### ASSIGNMENT:
Translate into Spanish this sentence from the passage on modafinil and smoking that follows: "As a result, an increase in cigarette smoking among MA users treated with modafinil would have significant negative consequences for both individual and public health."

A recent trial of modafinil 200 mg daily for smoking cessation was terminated early due to an increase in smoking and nicotine withdrawal symptoms with modafinil relative to placebo (Schnoll et al., 2008). Studies estimate that between 87% – 92% of MA users seeking treatment smoke cigarettes (Weinberger and Sofuoglu, 2009), with 73% of the sample in this study reporting cigarette smoking. As a result, an increase in cigarette smoking among MA users treated with modafinil would have significant negative consequences for both individual and public health. In contrast to the smoking cessation trial in non-MA users, there was no increase in cigarette smoking with modafinil relative to placebo among cigarette smoking MA users in this study. The reason for these different results is not clear, but may be due to the different modafinil dosage, the lack of a smoking cessation intervention in this study, differences between MA using and non-MA using cigarette smokers, and/or interactions between MA and nicotine.

### RECORDS PROVIDED:
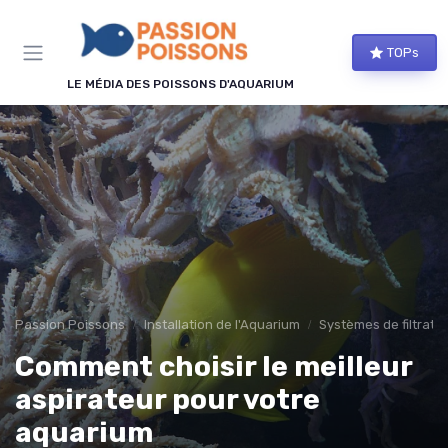
Panneau de gestion des cookies
TOPs
LE MÉDIA DES POISSONS D'AQUARIUM
Passion Poissons
Installation de l'Aquarium
Systèmes de filtratio
Comment choisir le meilleur
aspirateur pour votre
aquarium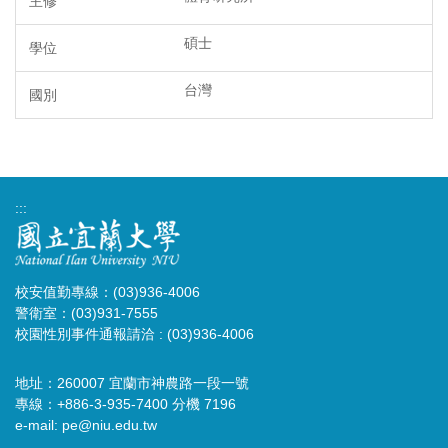
碩士
台灣
:::
校安值勤專線：(03)936-4006
警衛室：(03)931-7555
校園性別事件通報請洽 : (03)936-4006
地址：260007 宜蘭市神農路一段一號
專線：+886-3-935-7400 分機 7196
e-mail:
pe@niu.edu.tw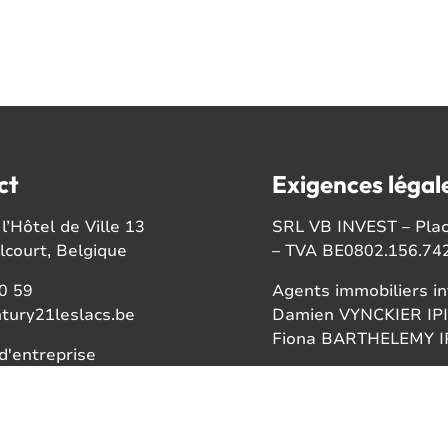
ct
Exigences légal
l’Hôtel de Ville 13
SRL VB INVEST – Place
court, Belgique
– TVA BE0802.156.74
0 59
Agents immobiliers in
tury21leslacs.be
Damien VYNCKIER IPI
Fiona BARTHELEMY IP
'entreprise
56742
Autorité de surveillan
Institut professionnel
ook
Rue du Luxembourg 1
gram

### RESULT OF THIS EXERCISE:
Como resultado, un aumento del consumo de cigarrillos entre los usuarios de MA tratados con modafinilo tendría consecuencias negativas significativas tanto para la salud individual como para la salud pública.